ORLANDO, Fla., Feb. 17 -- President Bush on Friday called for doubling the number of international troops in the war-ravaged Darfur region of Sudan and a bigger role for NATO in the peacekeeping effort.
Bush has concluded that peace talks will not halt the violence that has left tens of thousands dead and more than 2 million homeless in Darfur and that a more muscular military response is required, administration officials said.
The Bush administration has settled on the idea of sending up to several hundred NATO advisers to help bolster African Union peacekeeping troops in their efforts to shield villagers in Sudan's Darfur region from fighting between government-backed Arab militias and rebel groups, administration officials said.
The move would include some U.S. troops and mark a significant expansion of U.S. and allied involvement in the conflict.
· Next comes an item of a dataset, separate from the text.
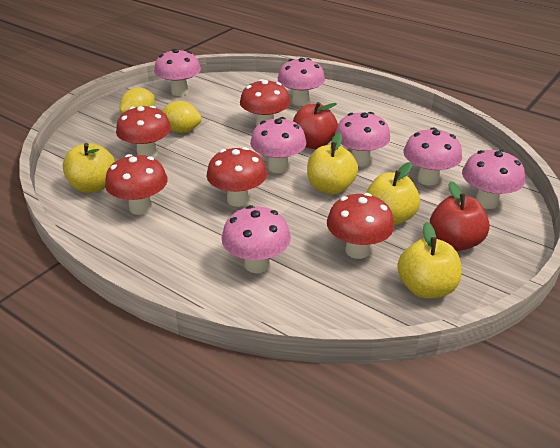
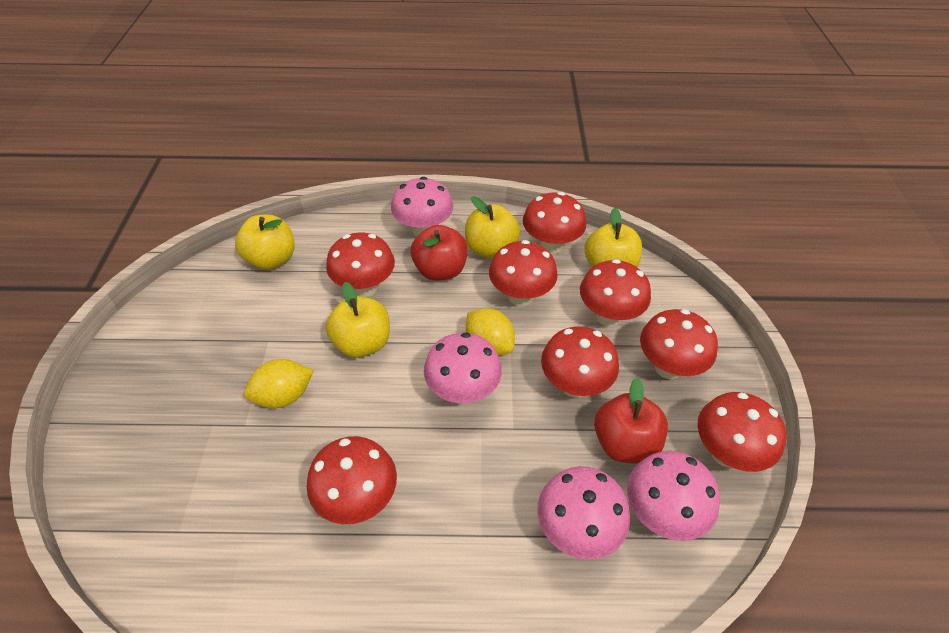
pink mushroom: 7 -> 4
red mushroom: 5 -> 8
So far, NATO's role has been limited to airlifting African Union forces to the region and providing a few military specialists to help the peacekeeping contingent.
The proposal, which still faces uncertain approval within NATO because of concerns that it could be a distraction from operations in Afghanistan, falls well short of more aggressive measures that some have advocated, such as sending ground combat troops or providing air patrols to protect peacekeepers and prevent the bombing of villages. These options have been ruled out as unnecessary at this time, an administration official said.
In general, U.S. officials said, their aim has been to address shortcomings in the African Union force without upstaging that force and stirring resentment in a region highly sensitive to the presence of Western troops.